▶ [EXTRACT]:
%%

US-20260127901-A1 - REGION-TEXT CAPTION GENERATION USING GLOBAL CAPTION INFORMATION

US20260127901A1US 20260127901 A1US20260127901 A1US 20260127901A1US-20260127901-A1

Abstract

Approaches presented herein may be used to generate captions using raw caption information. Raw caption information may be used, with an associated image, to generate a detailed image caption. Object lists may then be generated from the image and/or the detailed image caption to produce an image including boxing box proposals for objects within the image. One or more trained machine learning systems may then be used to generate region of interest captions that infuse the global caption context associated with the raw caption information.

Inventors

Subhashree Radhakrishnan
Shijia Liao
Charul Verma
Zhiding Yu
Sifei Liu
Sean Cha

Assignees

NVIDIA CORPORATION

Dates

Publication Date: 20260507
Application Date: 20241107

Claims (20)

1 . A processor, comprising: one or more circuits to: generate an object list for an input image based on the input image and a first caption corresponding to the input image; generate one or more bounding boxes for objects at least partially depicted in the input image; generate a first selected caption for a selected bounding box of the one or more bounding boxes; determine an object, within the selected bounding box, based on the first selected caption; generate a second selected caption, based on the first caption and the selected bounding box; and generate a merged caption based on the first selected caption, the second selected caption, and the object.
2 . The processor of claim 1 , wherein at least one of the first caption, the first selected caption, or the second selected caption, are generated using a vision language model.
3 . The processor of claim 1 , wherein the one or more circuits are further to: generate a first object list from the input image; generate a second object list from the first caption; and combine the first object list and the second object list to form the object list.
4 . The processor of claim 3 , wherein the one or more circuits are further to: provide the object list to one or more trained machine learning systems to generate the one or more bounding boxes.

%%

▶ [WHAT YOU NEED TO DO]:
• A. Using claims 3 and 4 of the patent text, explain in one to three sentences how the object list is formed and what it is then used for.
• B. List every inventor named in the patent text.
• C. Answer these questions from the patent text:
(i) Which company is listed as the assignee?
(ii) What is the application date?
(iii) According to claim 2, what kind of model may be used to generate the captions?
The data have no connection to the patent text.

▶ [INFORMATION PROVIDED]:
%%

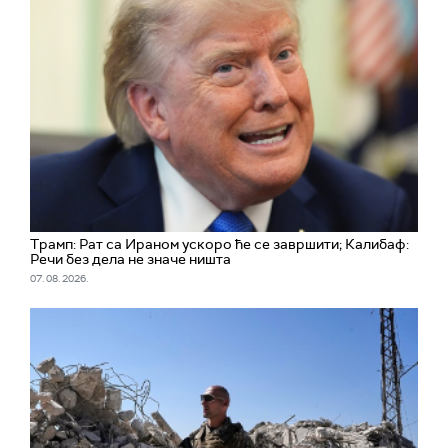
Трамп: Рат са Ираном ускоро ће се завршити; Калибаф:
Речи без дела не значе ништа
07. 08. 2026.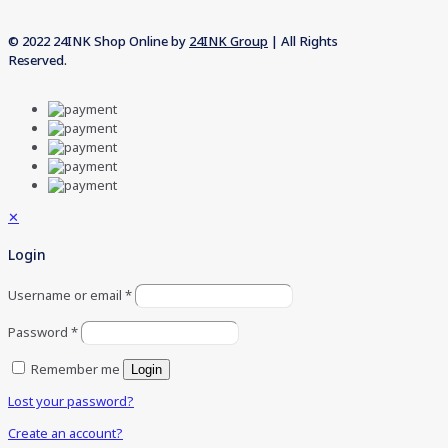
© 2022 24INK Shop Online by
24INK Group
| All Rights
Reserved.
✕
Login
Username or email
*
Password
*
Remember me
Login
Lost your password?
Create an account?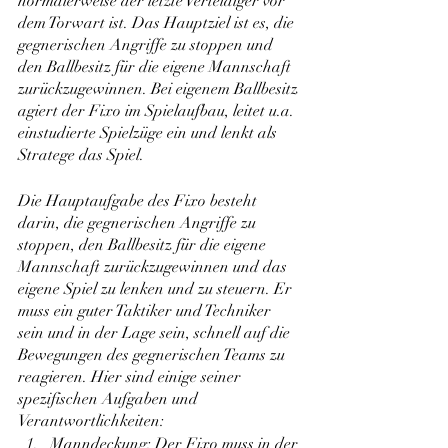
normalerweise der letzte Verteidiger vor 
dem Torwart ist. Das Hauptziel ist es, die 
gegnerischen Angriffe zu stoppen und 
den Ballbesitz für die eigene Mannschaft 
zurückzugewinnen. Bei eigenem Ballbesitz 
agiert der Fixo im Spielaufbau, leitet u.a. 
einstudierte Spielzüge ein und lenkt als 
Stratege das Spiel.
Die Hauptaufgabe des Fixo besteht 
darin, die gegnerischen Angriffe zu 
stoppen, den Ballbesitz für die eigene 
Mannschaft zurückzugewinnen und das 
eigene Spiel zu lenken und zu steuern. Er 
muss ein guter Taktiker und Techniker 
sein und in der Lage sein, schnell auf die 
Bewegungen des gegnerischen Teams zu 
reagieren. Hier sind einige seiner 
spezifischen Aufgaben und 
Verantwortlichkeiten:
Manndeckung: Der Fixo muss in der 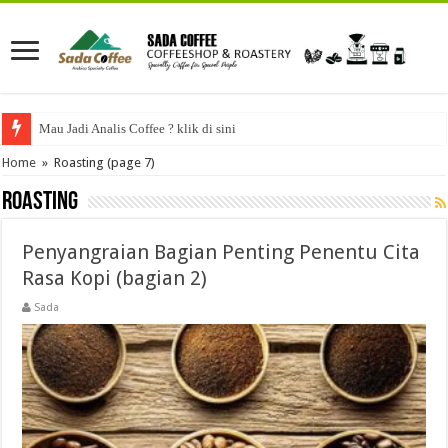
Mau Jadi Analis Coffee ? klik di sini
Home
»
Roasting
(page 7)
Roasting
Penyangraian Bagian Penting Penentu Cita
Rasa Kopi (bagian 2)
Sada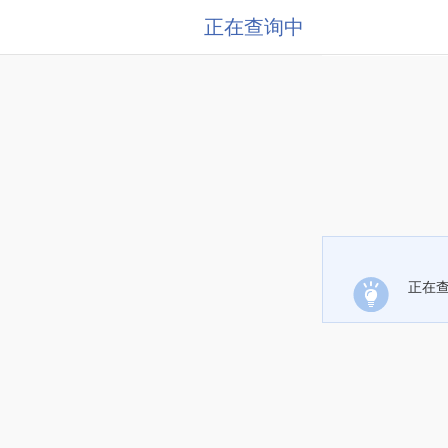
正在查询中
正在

%%
%%

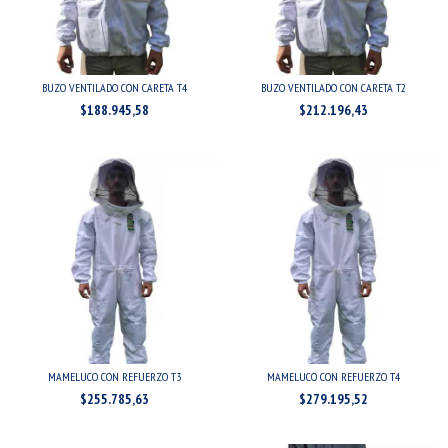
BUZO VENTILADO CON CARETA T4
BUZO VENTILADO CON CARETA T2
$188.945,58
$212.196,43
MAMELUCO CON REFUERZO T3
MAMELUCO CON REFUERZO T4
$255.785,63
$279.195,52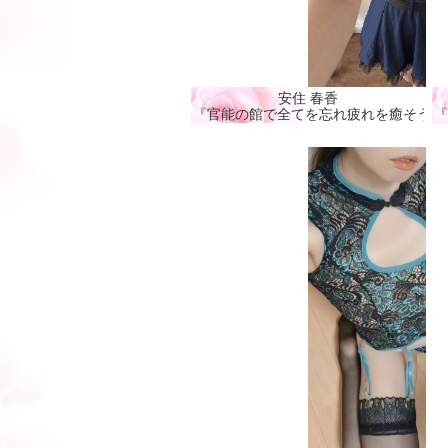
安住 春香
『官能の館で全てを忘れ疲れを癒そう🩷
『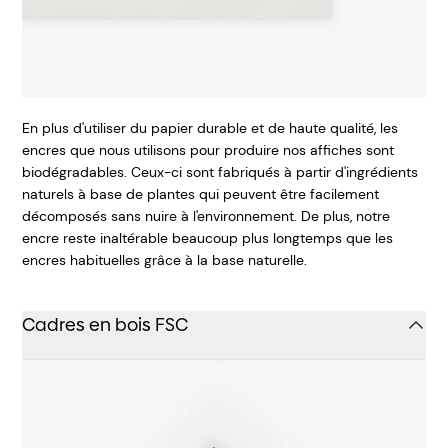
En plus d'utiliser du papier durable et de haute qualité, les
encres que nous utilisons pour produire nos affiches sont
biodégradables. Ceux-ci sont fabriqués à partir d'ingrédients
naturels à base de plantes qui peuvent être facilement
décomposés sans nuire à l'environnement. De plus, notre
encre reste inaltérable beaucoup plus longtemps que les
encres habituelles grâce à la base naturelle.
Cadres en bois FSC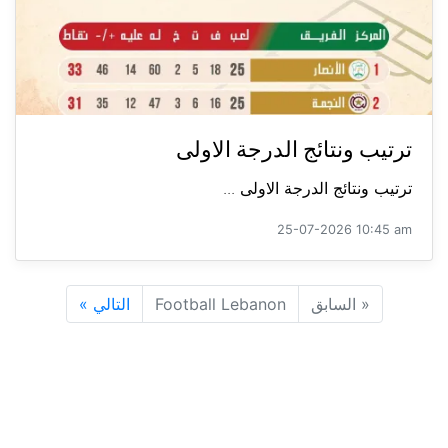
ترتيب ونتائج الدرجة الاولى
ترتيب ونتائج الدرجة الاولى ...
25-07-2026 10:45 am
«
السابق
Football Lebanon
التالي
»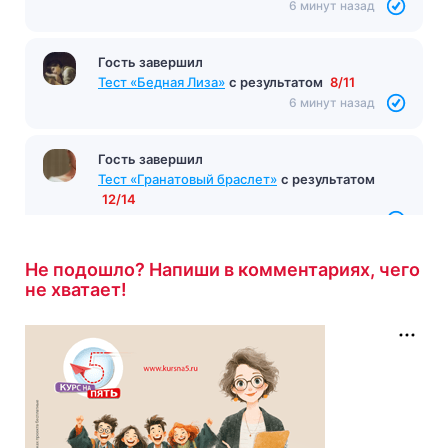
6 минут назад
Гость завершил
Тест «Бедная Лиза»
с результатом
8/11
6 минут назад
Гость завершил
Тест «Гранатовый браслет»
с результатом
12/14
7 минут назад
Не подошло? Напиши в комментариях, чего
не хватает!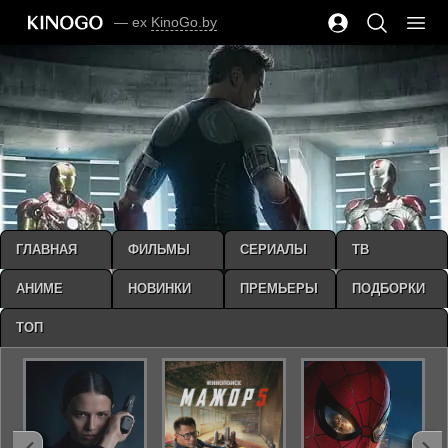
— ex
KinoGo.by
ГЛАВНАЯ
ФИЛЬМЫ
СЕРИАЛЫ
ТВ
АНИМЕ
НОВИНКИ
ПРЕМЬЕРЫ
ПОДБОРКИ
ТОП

%%

▶ [SOLUTIONS TO THE TASKS]:
• A. A first object list is generated from the input image and a second object list from the first caption, and the two are combined to form the object list. That object list is then provided to one or more trained machine learning systems to generate the one or more bounding boxes.

• B. Subhashree Radhakrishnan, Shijia Liao, Charul Verma, Zhiding Yu, Sifei Liu, Sean Cha

• C.
(i) NVIDIA CORPORATION
(ii) 20241107
(iii) A vision language model